Jill Jonnes is the author of Conquering Gotham,
Empires of Light, and South Bronx Rising. She was
named a National Endowment for the Humanities
scholar and has received several grants from the Ford
Foundation. She lives in Baltimore, Maryland.
Since it opened in May 1889, the Eiffel Tower has
been an iconic image of modern times—as much a beacon
of technological progress as an enduring symbol
of Paris and French culture. But as engineer Gustave
Eiffel built the now-famous landmark to be the spectacular
centerpiece of the 1889 World’s Fair, he stirred
up a storm of vitriol from Parisian tastemakers, lawsuits,
and predictions of certain structural calamity.

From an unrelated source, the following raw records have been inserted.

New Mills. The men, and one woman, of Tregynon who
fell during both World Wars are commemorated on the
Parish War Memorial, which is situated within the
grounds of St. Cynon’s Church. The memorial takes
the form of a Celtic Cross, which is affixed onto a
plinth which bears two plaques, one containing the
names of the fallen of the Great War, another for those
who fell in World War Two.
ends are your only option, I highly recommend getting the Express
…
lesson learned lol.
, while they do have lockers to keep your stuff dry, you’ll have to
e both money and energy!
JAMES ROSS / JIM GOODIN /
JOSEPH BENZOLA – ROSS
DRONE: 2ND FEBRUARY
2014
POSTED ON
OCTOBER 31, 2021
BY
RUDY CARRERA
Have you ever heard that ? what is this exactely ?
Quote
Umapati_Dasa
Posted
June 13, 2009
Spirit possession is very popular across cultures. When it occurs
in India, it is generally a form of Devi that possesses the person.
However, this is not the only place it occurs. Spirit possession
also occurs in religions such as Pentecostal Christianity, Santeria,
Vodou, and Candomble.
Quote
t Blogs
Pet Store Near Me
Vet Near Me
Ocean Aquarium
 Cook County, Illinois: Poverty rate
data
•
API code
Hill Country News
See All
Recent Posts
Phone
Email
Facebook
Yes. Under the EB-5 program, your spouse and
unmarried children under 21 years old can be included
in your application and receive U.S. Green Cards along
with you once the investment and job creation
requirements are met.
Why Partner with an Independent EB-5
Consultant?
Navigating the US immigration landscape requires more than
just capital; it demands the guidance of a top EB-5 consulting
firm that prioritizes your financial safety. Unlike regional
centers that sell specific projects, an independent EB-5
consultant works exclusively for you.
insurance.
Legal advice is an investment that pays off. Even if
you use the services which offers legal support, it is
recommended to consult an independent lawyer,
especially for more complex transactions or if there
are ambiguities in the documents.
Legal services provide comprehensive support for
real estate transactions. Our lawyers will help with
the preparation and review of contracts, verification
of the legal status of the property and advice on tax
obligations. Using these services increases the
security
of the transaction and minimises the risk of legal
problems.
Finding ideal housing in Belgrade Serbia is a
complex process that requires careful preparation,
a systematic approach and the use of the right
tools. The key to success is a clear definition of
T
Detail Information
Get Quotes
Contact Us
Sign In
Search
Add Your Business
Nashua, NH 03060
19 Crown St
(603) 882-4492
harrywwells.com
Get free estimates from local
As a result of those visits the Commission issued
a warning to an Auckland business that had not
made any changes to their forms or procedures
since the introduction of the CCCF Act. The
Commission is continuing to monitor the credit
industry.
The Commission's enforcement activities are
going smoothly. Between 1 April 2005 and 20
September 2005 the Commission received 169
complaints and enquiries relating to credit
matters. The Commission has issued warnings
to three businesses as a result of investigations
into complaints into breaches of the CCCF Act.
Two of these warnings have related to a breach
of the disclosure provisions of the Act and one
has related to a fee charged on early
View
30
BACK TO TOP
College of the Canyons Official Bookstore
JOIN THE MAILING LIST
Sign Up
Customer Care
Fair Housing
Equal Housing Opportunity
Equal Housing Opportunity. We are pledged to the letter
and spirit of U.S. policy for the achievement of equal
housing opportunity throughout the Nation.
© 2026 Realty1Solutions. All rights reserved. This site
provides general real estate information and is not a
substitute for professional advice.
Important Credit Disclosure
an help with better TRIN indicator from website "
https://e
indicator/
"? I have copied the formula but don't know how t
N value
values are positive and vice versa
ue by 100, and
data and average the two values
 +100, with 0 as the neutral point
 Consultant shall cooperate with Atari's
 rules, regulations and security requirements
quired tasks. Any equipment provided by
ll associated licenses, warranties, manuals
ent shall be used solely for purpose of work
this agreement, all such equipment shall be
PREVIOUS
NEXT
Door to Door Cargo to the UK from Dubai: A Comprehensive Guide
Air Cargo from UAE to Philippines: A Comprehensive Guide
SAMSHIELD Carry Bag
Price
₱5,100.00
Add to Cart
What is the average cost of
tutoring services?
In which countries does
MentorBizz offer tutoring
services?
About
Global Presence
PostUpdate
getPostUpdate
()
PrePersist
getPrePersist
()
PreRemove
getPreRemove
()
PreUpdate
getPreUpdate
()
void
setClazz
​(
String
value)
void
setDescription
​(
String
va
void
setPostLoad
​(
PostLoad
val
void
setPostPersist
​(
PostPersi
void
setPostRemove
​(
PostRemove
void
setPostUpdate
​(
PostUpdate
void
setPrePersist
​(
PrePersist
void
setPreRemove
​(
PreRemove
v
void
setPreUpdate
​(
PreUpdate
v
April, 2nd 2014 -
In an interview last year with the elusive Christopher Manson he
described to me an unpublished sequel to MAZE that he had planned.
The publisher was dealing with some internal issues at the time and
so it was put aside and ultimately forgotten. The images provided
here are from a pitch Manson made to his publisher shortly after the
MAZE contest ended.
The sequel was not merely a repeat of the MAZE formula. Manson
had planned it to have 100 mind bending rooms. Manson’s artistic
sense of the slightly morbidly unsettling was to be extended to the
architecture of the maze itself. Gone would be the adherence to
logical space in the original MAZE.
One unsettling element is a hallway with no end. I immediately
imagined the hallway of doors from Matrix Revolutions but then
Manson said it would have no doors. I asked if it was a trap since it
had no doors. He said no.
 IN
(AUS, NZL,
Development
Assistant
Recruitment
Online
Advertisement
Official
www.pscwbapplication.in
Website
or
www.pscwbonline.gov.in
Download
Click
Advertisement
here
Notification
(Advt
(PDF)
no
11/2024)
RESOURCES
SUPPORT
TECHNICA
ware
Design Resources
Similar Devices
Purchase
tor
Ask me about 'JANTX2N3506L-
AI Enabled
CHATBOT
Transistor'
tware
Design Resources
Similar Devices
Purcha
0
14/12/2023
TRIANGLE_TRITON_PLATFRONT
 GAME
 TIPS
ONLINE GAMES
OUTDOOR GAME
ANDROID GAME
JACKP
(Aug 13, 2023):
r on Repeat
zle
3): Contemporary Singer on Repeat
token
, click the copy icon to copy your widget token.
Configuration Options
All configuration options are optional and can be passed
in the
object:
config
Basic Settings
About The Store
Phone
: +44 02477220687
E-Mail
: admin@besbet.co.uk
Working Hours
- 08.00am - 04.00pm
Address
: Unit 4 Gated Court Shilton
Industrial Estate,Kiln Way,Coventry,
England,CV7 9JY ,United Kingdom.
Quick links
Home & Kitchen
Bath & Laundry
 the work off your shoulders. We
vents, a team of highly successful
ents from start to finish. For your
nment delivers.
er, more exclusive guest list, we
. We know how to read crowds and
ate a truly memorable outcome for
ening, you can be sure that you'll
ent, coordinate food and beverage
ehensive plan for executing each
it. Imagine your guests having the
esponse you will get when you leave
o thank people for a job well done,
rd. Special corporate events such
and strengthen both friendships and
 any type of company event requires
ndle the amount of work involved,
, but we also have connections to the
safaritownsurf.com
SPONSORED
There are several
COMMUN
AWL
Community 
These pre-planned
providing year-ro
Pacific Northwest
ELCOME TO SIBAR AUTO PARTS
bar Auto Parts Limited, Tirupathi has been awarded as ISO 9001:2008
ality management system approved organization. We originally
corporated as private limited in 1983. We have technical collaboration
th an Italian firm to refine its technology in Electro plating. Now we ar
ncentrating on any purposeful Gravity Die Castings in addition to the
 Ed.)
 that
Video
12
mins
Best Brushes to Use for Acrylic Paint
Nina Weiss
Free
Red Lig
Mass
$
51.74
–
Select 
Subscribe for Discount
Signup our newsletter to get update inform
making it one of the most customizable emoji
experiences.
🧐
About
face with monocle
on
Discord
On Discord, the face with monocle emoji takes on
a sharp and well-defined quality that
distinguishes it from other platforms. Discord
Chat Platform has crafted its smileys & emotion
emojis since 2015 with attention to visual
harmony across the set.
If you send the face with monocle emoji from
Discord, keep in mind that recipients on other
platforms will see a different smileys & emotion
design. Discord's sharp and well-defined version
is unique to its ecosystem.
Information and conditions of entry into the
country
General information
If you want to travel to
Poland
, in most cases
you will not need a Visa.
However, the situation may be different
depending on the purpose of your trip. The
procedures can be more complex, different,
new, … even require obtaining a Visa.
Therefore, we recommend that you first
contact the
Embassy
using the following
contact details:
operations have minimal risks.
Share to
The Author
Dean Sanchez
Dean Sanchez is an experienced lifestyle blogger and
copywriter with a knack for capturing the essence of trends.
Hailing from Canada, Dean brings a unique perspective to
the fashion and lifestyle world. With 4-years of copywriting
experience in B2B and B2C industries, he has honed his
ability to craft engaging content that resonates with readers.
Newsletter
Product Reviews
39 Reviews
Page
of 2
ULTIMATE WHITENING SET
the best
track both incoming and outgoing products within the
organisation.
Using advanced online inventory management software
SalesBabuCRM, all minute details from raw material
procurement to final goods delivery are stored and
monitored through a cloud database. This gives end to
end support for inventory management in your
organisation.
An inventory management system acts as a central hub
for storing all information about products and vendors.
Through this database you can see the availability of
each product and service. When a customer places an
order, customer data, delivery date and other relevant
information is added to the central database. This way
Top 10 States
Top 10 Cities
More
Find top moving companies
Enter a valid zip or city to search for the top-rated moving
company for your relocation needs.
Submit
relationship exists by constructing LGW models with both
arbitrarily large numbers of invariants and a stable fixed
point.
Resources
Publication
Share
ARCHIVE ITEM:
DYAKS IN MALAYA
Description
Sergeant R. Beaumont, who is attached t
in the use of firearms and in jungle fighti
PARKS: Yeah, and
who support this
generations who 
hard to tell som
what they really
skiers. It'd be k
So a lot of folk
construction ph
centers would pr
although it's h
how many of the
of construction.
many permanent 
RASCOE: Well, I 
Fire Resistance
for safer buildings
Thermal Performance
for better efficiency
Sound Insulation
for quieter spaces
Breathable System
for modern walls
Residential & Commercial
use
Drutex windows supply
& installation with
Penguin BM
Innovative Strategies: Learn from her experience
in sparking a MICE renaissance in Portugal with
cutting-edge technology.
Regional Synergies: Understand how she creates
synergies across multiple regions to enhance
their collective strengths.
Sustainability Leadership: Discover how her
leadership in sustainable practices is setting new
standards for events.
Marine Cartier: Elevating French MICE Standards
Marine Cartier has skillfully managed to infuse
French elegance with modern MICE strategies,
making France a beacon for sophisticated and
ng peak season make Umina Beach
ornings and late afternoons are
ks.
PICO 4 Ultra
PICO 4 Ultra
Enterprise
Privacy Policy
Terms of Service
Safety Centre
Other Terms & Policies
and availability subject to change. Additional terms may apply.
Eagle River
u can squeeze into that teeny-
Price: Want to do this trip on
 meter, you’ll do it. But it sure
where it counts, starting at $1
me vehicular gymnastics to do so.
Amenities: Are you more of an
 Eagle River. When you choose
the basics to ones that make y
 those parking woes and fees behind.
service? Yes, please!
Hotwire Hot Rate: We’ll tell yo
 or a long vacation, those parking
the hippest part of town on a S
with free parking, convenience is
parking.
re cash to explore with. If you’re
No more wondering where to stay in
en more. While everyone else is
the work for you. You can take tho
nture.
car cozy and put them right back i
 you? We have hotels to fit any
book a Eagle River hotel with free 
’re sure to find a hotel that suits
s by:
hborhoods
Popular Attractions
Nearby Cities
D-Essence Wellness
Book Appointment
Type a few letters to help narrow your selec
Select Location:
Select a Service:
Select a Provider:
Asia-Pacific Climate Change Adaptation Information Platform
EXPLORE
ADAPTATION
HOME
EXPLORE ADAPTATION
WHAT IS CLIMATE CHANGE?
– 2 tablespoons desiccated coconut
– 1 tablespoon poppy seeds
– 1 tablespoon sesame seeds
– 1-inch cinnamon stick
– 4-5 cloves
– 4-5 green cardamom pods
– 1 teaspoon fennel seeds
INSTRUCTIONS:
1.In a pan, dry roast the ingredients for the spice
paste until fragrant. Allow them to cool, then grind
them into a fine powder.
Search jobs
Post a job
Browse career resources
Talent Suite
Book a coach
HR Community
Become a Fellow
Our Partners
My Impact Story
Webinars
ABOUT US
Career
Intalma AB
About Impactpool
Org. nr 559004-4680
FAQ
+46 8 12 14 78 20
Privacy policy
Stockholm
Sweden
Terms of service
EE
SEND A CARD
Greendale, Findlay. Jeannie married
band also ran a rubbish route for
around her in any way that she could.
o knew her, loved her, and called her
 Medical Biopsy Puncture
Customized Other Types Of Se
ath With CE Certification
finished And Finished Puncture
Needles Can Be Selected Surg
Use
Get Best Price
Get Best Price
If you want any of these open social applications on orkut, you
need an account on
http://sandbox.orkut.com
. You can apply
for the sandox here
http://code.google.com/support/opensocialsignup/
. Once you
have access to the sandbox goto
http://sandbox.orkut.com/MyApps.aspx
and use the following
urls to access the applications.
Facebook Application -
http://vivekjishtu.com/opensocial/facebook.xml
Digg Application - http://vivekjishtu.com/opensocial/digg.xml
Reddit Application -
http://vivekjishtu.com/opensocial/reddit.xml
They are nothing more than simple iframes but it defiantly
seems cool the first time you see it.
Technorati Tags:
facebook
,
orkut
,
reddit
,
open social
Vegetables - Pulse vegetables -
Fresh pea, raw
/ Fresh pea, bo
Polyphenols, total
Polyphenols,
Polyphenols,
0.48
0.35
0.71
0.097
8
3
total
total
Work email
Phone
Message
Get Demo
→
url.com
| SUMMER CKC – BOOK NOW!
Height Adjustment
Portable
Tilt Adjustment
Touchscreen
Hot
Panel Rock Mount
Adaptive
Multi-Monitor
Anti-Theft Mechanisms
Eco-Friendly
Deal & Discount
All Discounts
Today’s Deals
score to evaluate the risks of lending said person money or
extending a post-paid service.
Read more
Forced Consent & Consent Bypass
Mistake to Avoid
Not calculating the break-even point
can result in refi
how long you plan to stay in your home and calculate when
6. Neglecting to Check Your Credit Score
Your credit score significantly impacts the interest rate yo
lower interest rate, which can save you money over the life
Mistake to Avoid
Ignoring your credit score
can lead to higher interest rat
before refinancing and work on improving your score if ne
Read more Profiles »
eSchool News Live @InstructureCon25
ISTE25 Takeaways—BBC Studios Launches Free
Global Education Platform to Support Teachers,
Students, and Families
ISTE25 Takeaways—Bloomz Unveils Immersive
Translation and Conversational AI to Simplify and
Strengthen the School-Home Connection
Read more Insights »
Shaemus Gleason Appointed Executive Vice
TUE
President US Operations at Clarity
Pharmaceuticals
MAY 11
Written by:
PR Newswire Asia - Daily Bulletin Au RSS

In Eiffel’s Tower, Jill Jonnes, critically acclaimed
author of Conquering Gotham, presents a compelling
account of the tower’s creation and a superb portrait
of Belle Epoque France. As Eiffel held court that summer
atop his one-thousand-foot tower, a remarkable
host of artists and personalities—Buffalo Bill, Annie
Oakley, Gauguin, Whistler, and Edison—traveled to
Paris and the Exposition Universelle to mingle and
make their mark.
Like The Devil in the White City, Brunelleschi’s
Dome, and David McCullough’s accounts of the building
of the Panama Canal and the Brooklyn Bridge,
Eiffel’s Tower combines technological and social history
and biography to create a richly textured portrayal of
an age of aspiration, dreams, and progress.